The Light Leaks officially launched in February, but the idea came to Hoyos in late 2016 when she realized there was no online community or organization dedicated to encouraging and supporting marginalized young filmmakers like herself. “I’d met so many young creators online who I knew had incredible work, but I felt they weren’t being seen, and I felt that I had found so many communities online for writing and photography but nothing for video,” explains Hoyos. So she committed herself to creating one. The Light Leaks is a one-woman operation: Hoyos personally conducts interviews, recruits contributors, and oversees all the website’s social media channels. And her dedication has paid off in the form of exponential growth—sometimes at the expense of her pursuits as a filmmaker: “Oftentimes I’m putting more time into this than my own creative endeavors, so it’s a lot of me having to step back and just manage.”

Still, The Light Leaks’ audiences appreciate Hoyos’ dedication. “People are very happy that, oh, she’s just a regular college student also, or oh, she’s only two years older than me or younger than me or whatever,” she says. “I think it allows me to be more organic both in what I’m creating and in what I’m helping other people create.” The website is entirely self-funded, which Hoyos describes as both its greatest asset and its greatest drawback: “It’s not a site that’s making me any revenue and it’s not a site that’s funded by any outside media companies, so it’s things that I would be looking for in a site that wants to help foster my creativity.”

It’s in that vein that Hoyos has taken on her most ambitious project yet: Lens Flare, an upcoming filmmaker showcase presented by The Light Leaks.
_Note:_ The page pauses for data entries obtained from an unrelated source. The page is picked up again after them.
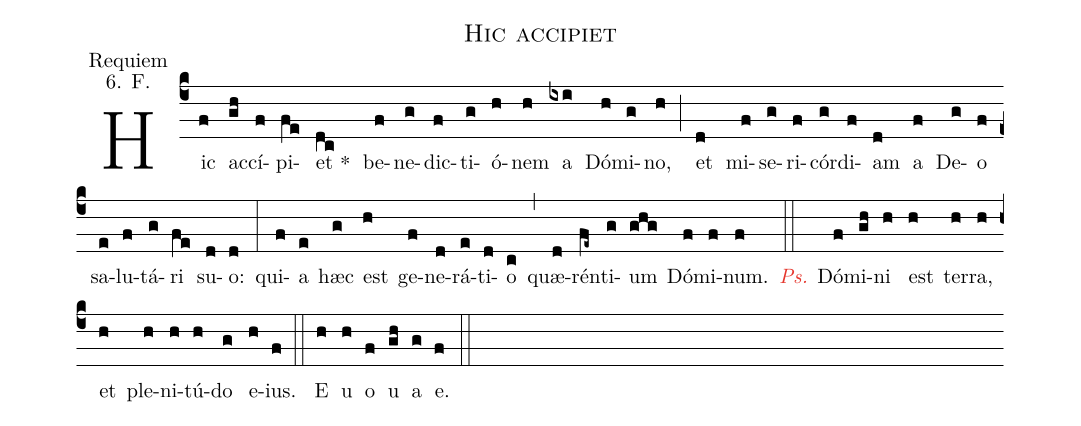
name: Hic accipiet;
office-part:Requiem;
mode: 6. F.;
%%
(c4) Hic(f) ac(gh)cí(f)pi(fe)et *(dc) be(f)ne(g)dic(f)ti(g)ó(h)nem(h) a(ixi) Dó(h)mi(g)no,(h) (;)
et(d) mi(f)se(g)ri(f)cór(g)di(f)am(d) a(f) De(g)o(f) sa(e)lu(f)tá(g)ri(fe) su(d)o:(d) (:)

qui(f)a(e) hæc(g) est(h) ge(f)ne(d)rá(e)ti(d)o(c) (,) quæ(d)rén(fe~)ti(g)um(ghg) Dó(f)mi(f)num.(f) (::)

<c><i>Ps.</i></c> Dó(f)mi(gh)ni(h) est(h) ter(h)ra,(h) et(h) ple(h)ni(h)tú(h)do(g) e(h)ius.(f) (::)

<eu>E(h) u(h) o(f) u(gh) a(g) </eu>e.(f) (::)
The showcase, which is slated to take place on August 24 at New Women Space in Brooklyn, features work by female and gender-nonconforming filmmakers—but it’s so much more than just a screening. “I wanted something that was definitely focused on the folks whose work would be shown—just allotting time for short Q&As with these creators and time to network and meet other creators in the city,” Hoyos explains. She plans on making full use of New Women Space’s unique two-story structure: “Sometimes I’ll go to like a screening or something and I’ll just wanna start talking about it—like, oh, that scene is amazing, or that actress is incredible… That’s another reason why I chose this site: if you feel a need to talk, you can just go upstairs and have dessert and talk to the creator.”

For most curators, designing a showcase around a revolutionary new format would be an end in itself. But for Hoyos it’s merely the next step in her journey towards empowering other young filmmakers. Still, with film-oriented goals of her own to focus on, Hoyos is in no hurry to grow the site beyond its means. “I don’t want to do so much in the first year or so soon that it collapses and dies on itself, so I’ve been trying to pace myself,” says Hoyos. “I’m happy that I’m growing into it.”